Web page edit records
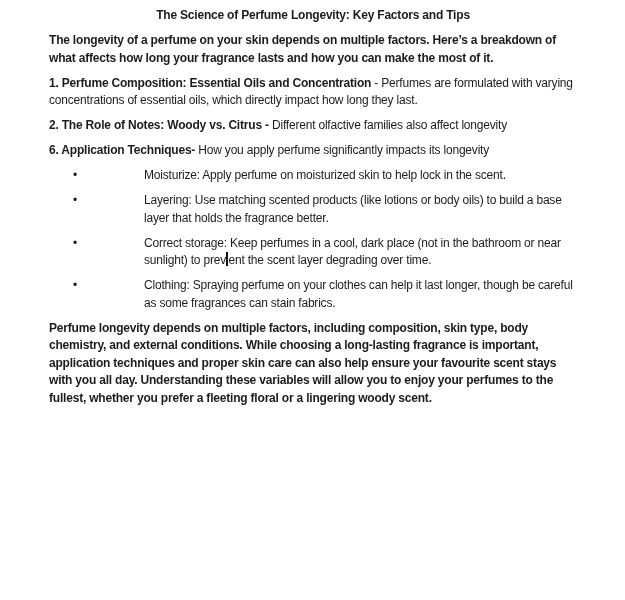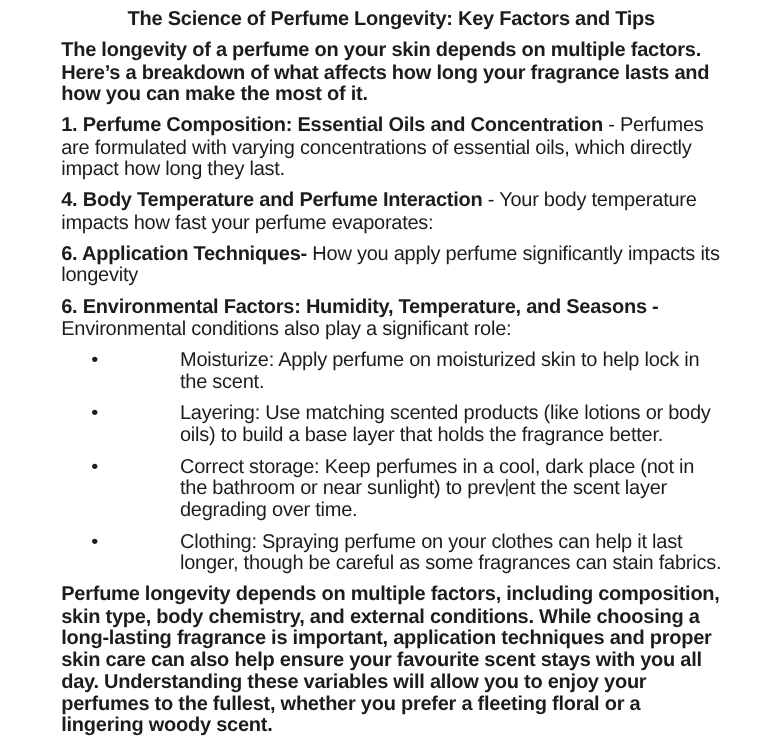--- a/index.html
+++ b/index.html
@@ -16,7 +16,7 @@
     height: 600px;
     padding: 7px 48px 0 49px;
     font-family: "Liberation Sans", sans-serif;
-    font-size: 16px;
+    font-size: 12px;
     letter-spacing: -0.2px;
     line-height: 17.5px;
     color: #1c1c1c;

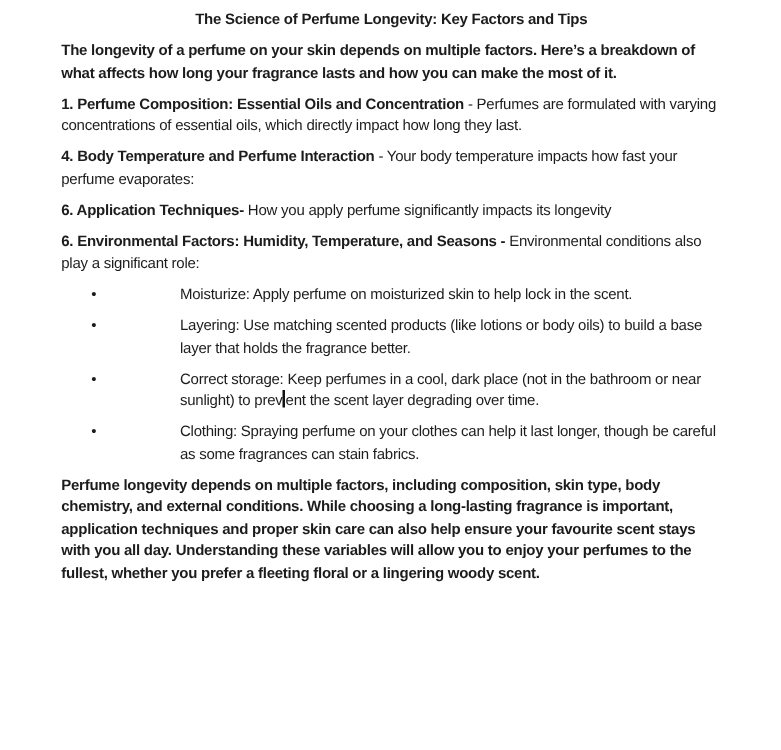--- a/index.html
+++ b/index.html
@@ -63,6 +63,7 @@
 
   <p><span class="bold">1. Perfume Composition: Essential Oils and Concentration</span> <span>- Perfumes are formulated with varying concentrations of essential oils, which directly impact how long they last.</span></p>
 
+  <p><span class="bold">2. The Role of Notes: Woody vs. Citrus -</span> <span>Different olfactive families also affect longevity</span></p>
 
 
   <p><span class="bold">4. Body Temperature and Perfume Interaction</span> <span>- Your body temperature impacts how fast your perfume evaporates:</span></p>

**Aim of the task**
Each line above that contains the word "font" must be copied.

**Result for this task**
     font-family: "Liberation Sans", sans-serif;
-    font-size: 16px;
+    font-size: 12px;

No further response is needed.